Une des préoccupations de celle-ci est le traitement des employés mieux rémunérés, qui gagnent environ 13, 14$, voire 15$ et plus de l’heure.

« Il faut que je pense à augmenter aussi le salaire des autres qui gagnent plus de la même proportion afin de garder mes employés en place et heureux et garder leur attachement à leur dépanneur », de souligner cette dernière. Je crains la jalousie et la perte de motivation pour ceux qui n’auraient pas d’augmentation ».

Par ailleurs, cette propriétaire craint l’impact des grandes surfaces et de l’effet domino de celles-ci sur ses propres fournisseurs.

« Étant sous pression des grandes chaînes, nos fournisseurs seront tentés d’augmenter davantage les prix chez les dépanneurs pour préserver leur gros clients », de souligner cette dernière.

Cette dynamique simultanée de hausses de coûts d’opération et de hausse de prix au détail n’augure rien de bon pour l’industrie, ce qui renforcera, selon elle, un mouvement de consolidation dans lequel les plus vulnérables disparaitront et les mieux établis se renforceront.

Pour compenser la hausse, la propriétaire entend augmenter sa marge sur des produits à coup de cinq cents par-ci par-là, en particulier lorsque les fournisseurs hausseront leurs prix, afin de ne pas trop éveiller l’attention et se distinguer de la compétition.

Merci M. Couillard, on s’en souviendra!

Cette hausse électoraliste du salaire minimum à 12$ — que rien ne justifiait par ailleurs — se traduit finalement en choix déchirants pour les dépanneurs où, nécessairement, ce sont les personnes que l’on voulait aider — les travailleurs — qui se verront pénalisés en premier puisque le gouvernement rend leur travail de plus en plus inabordable.
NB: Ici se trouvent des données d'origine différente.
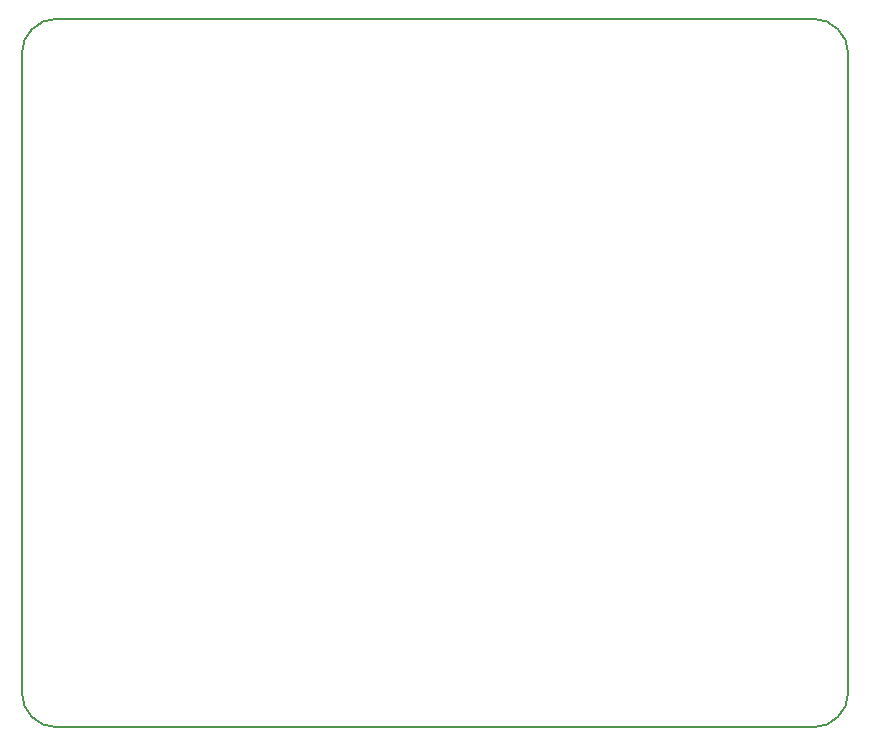
<source format=gbr>
G04 #@! TF.GenerationSoftware,KiCad,Pcbnew,(5.0.2)-1*
G04 #@! TF.CreationDate,2019-04-09T18:59:31+09:00*
G04 #@! TF.ProjectId,Parent_Turtle_RC19main,50617265-6e74-45f5-9475-72746c655f52,rev?*
G04 #@! TF.SameCoordinates,Original*
G04 #@! TF.FileFunction,Profile,NP*
%FSLAX46Y46*%
G04 Gerber Fmt 4.6, Leading zero omitted, Abs format (unit mm)*
G04 Created by KiCad (PCBNEW (5.0.2)-1) date 2019/04/09 18:59:31*
%MOMM*%
%LPD*%
G01*
G04 APERTURE LIST*
%ADD10C,0.150000*%
G04 APERTURE END LIST*
D10*
X104090000Y-129660000D02*
X168090000Y-129660000D01*
X101090000Y-72660000D02*
X101090000Y-126660000D01*
X168090000Y-69660000D02*
X104090000Y-69660000D01*
X171090000Y-126660000D02*
X171090000Y-72660000D01*
X168090000Y-129660000D02*
G75*
G03X171090000Y-126660000I0J3000000D01*
G01*
X101090000Y-126660000D02*
G75*
G03X104090000Y-129660000I3000000J0D01*
G01*
X104090000Y-69660000D02*
G75*
G03X101090000Y-72660000I0J-3000000D01*
G01*
X171090000Y-72660000D02*
G75*
G03X168090000Y-69660000I-3000000J0D01*
G01*
M02*

</source>
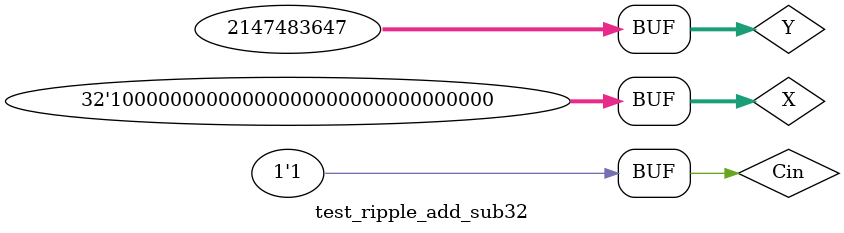
<source format=v>
`timescale 1ns / 1ps


module test_ripple_add_sub32;

    // Inputs
    reg [31:0] X, Y;
    reg Cin;

    // Outputs
    wire Cout;
    wire [31:0] S;

    // Instantiate the module
    ripple_add_sub32 uut (
        .X(X),
        .Y(Y),
        .Cin(Cin),
        .Cout(Cout),
        .S(S)
    );

    initial begin
        X = 32'h0000; Y = 32'h0001; Cin = 0; #10;
        X = 32'hF000; Y = 32'h000F; Cin = 0; #10;
        X = 32'hF0000000; Y = 32'h10000000; Cin = 0; #10;
        X = 32'h9FFFFFFF; Y = 32'h9FFFFFFF; Cin = 0; #10;

        X = 32'h0001; Y = 32'h0001; Cin = 1; #10;
        X = 32'h000F; Y = 32'h000E; Cin = 1; #10;
        X = 32'hFFFF; Y = 32'hFF88; Cin = 1; #10;

        X = 32'hF0000000; Y = 32'hF0000000; Cin = 1; #10;
        X = 32'h80000000; Y = 32'h7FFFFFFF; Cin = 1; #10;
    end

    always @(X, Y, Cin, S) begin
        #1;

        $display("X=%h, Y=%h, Cin=%b, S=%b %h, Cout=%b", X, Y, Cin, S[31:28], S[27:0], Cout);

        // Testing for overflow
        if ((X[31] && Y[31] && ~S[31]) && Cout !== 1) begin
            $display("ERROR: NO OVERFLOW: X = %h, Y = %h, Cin = %b, S = %h, Cout = %b", X, Y, Cin, S, Cout);
        end
        else if ((~X[31] && ~Y[31] && S[31]) && Cout !== 1) begin
            $display("ERROR: NO OVERFLOW: X = %h, Y = %h, Cin = %b, S = %h, Cout = %b", X, Y, Cin, S, Cout);
        end
    end
endmodule

</source>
Ce qui est clair par contre c’est que l’industrie ne pourra pas indéfiniment subir ainsi des hausses de coût de main d’oeuvre de deux, trois, voire quatre fois l’inflation année après année sur 10, 20 ans, comme c’est le cas présentement.

Ajoutons à cela :

  • la lutte acharnée et sans merci que mène le gouvernement pour diminuer la demande de tabac;
  • son refus de confier aux dépanneurs la distribution du cannabis;
  • le déplacement des ventes de loteries en ligne et l’élimination des commissions aux détaillants sur les dites ventes (après les avoir accordées — voir article ici);
  • l’augmentation des tâches pour la vente de loteries;
  • la fardeau accru à venir de contenants à récupérer et de la consigne;
  • les hausses à venir des coûts de l’électricité (rattrapage);
  • la contrebande de tabac qui ne baisse plus;
  • les frais de cartes de crédits les plus élevés au monde…

…et vous concluerez comme nous, chez DepQuébec, que décidément, la coupe est pleine!

En terminant, méditons sur la bonne parole de la ministre.

« La bonne performance économique du Québec nous autorise à augmenter de façon substantielle le salaire minimum », – Dominique Vien, ministre du Travail, communiqué de presse, 18 janvier 2018

Aux oreilles d’un dépanneur, ces paroles lénifiantes ne veulent absolument rien dire car cette supposée « bonne performance » sur papier ne génère aucun revenu additionnel dans les caisses enregistreuses qui pourrait le moindrement compenser cette hausse.